И все же (и тут я приступаю к первой части моей аргументации), невзирая на подобный подход, философам тоже свойственны горькие мысли об абсурдности смерти. Красота роста и созревания состоит в ощущении, что жизнь — чудесное накопление знаний. Если ты не идиот, не страдаешь хронической амнезией, по мере вырастания ты учишься. Человечество называет результат этого обучения опытом. За их опытность старейшин считали самыми мудрыми во всех племенах. Их задачей было — передавать собственные знания детям и внукам. Восхитительно чувствовать, что каждый день ты узнаешь новое, что ошибки, тобою совершенные, сделали тебя мудрее, что в то время как тело ослабевает, голова твоя все крепнет и усиливается, она — библиотека, которая пополняется каждый день новыми книгами.

Я из тех, кто не плачет по молодости, хотя рад, что прожил ее, но не хотел бы пережить ее заново, поскольку ныне я ощущаю себя богаче. Мысль, что когда придет смерть, все это богатство утратится, — причина и страданий и страхов. И даже мысль, что мои потомки в один прекрасный день познают столько же, сколько я, и даже больше, не утешает меня. Мне думается: какая растрата, десятки годов потрачены на строительство уникального опыта, и все это предстоит выкинуть. Сжечь Александрийскую библиотеку. Взорвать Лувр. Затопить в пучине бурного моря дивнейшую, богатейшую и полную знаний Атлантиду.

Спасаться от этих нерадостных мыслей можно только работая. Пиша, рисуя, возводя города. Ты умираешь, но большая часть накопленного тобой не теряется, ты оставляешь в бутылке рукопись.
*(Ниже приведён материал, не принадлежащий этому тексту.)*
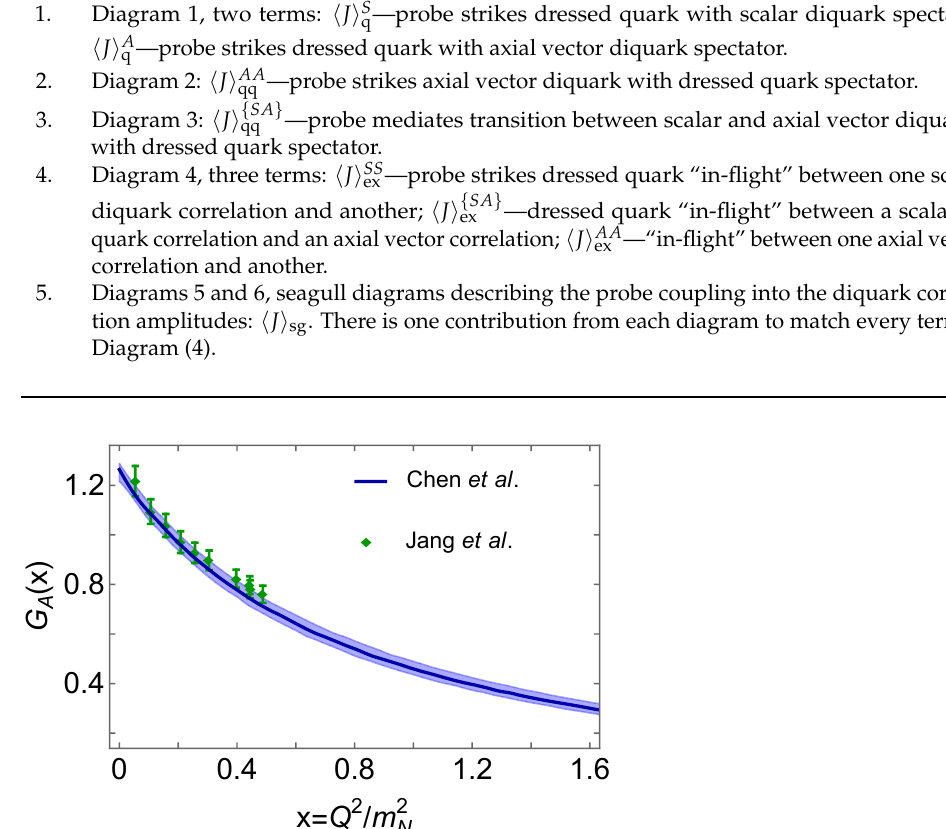
Table 2. Enumeration of terms in the baryon axial vector/pseudoscalar current, drawn in Figure 14.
Рафаэль скончался, но его живописная манера до сих пор используется художниками, и именно благодаря тому, что жил Рафаэль, сумели выстроить свои новые миры искусства Мане и Пикассо. Не хочется, чтобы эта моя теория обросла аристократическими или расистскими коннотациями. Не то чтобы победа над смертью была доступна только писателям, мыслителям и художникам. Самый простой человек может передать свой опыт в наследство детям, рассказами ли, записками или собственным деятельным примером. Мы все высказываемся, рассказываем о своей жизни, порой изводим других, навязывая им свои далекие воспоминания как раз во имя того, чтобы сохранялась память.

И тем не менее, при том, что многое поддается рассказыванию и записыванию, будь я Платоном, Монтенем и Эйнштейном, говори я бесконечно и пиши неустанно, мне вовеки не передать весь прожитый жизненный опыт — ни то чувство, которое мною овладевало в часы любви, ни волнение при виде заката. И Канту не удалось полностью передать все, что он понял, созерцая звездное небо над головой.
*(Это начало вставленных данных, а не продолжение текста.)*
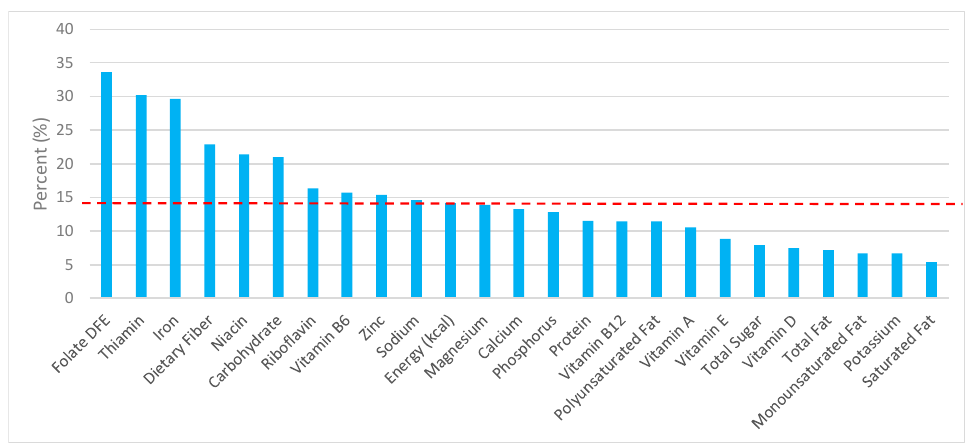
Figure 1. Grain foods sources of energy and nutrients using the National Health and Nutrition Examination Survey (NHANES) 2009–2012, for adults. Data are for all adults ≥ 19 years of age ( n = 10,697; males and females), Day 1 intakes; dashed red line represents the percentage of energy provided and nutrients that surpass energy (kcal) contribution. Thus, nutrients above the dashed red line show the food category provides a greater percentage in the diet to showcase meaningful nutrient density in the diet per day. DFE, dietary folate equivalents.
Вот она, настоящая абсурдность смерти, и даже философу думать об этом ужасно грустно. Каждый из нас отдает без остатка свою жизнь, восстанавливая опыты, уже освоенные другими и утрачивающиеся по мере смерти других. Думаю, все это имеет отношение к кривой энтропии. Как бы то ни было, ничего не поделаешь. Философу приходится согласиться, что в смерти имеется вот такая вот абсурдность.

 

Что можно противопоставить этой абсурдности? Завоевание бессмертия, отвечают нам.
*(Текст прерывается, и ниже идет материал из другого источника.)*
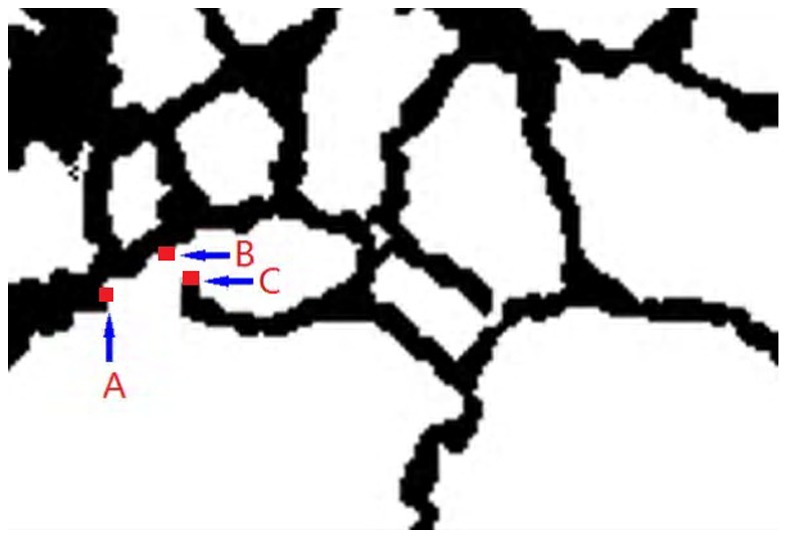
A curve with a gap between A and B rather than A and C which is nearer than B.However connecting A and C is incorrect.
Не мое дело — спорить, осуществимо ли бессмертие на практике, даже в каком-то удаленном будущем, и удастся ли в этом будущем жить по сто пятьдесят и больше лет. Если старость — просто болезнь, можно проводить профилактику, беречь здоровье. Пусть об этом думают доктора. Я же ограничусь тем, что воображу случай жизни очень долгой и бесконечной, и на основании этого попробую пофилософствовать не только о минусах, но и о некоторых плюсах смерти.

Если бы я долженствовал, если б я мог совершать выбор и мне бы гарантировали, что я не проведу последние годы в старческом помрачении ума и немощах тела, я бы сказал, что предпочту прожить сто, даже может быть, сто двадцать лет, что это лучше чем семьдесят пять (по данному вопросу философы имеют то же мнение, что и широкие массы).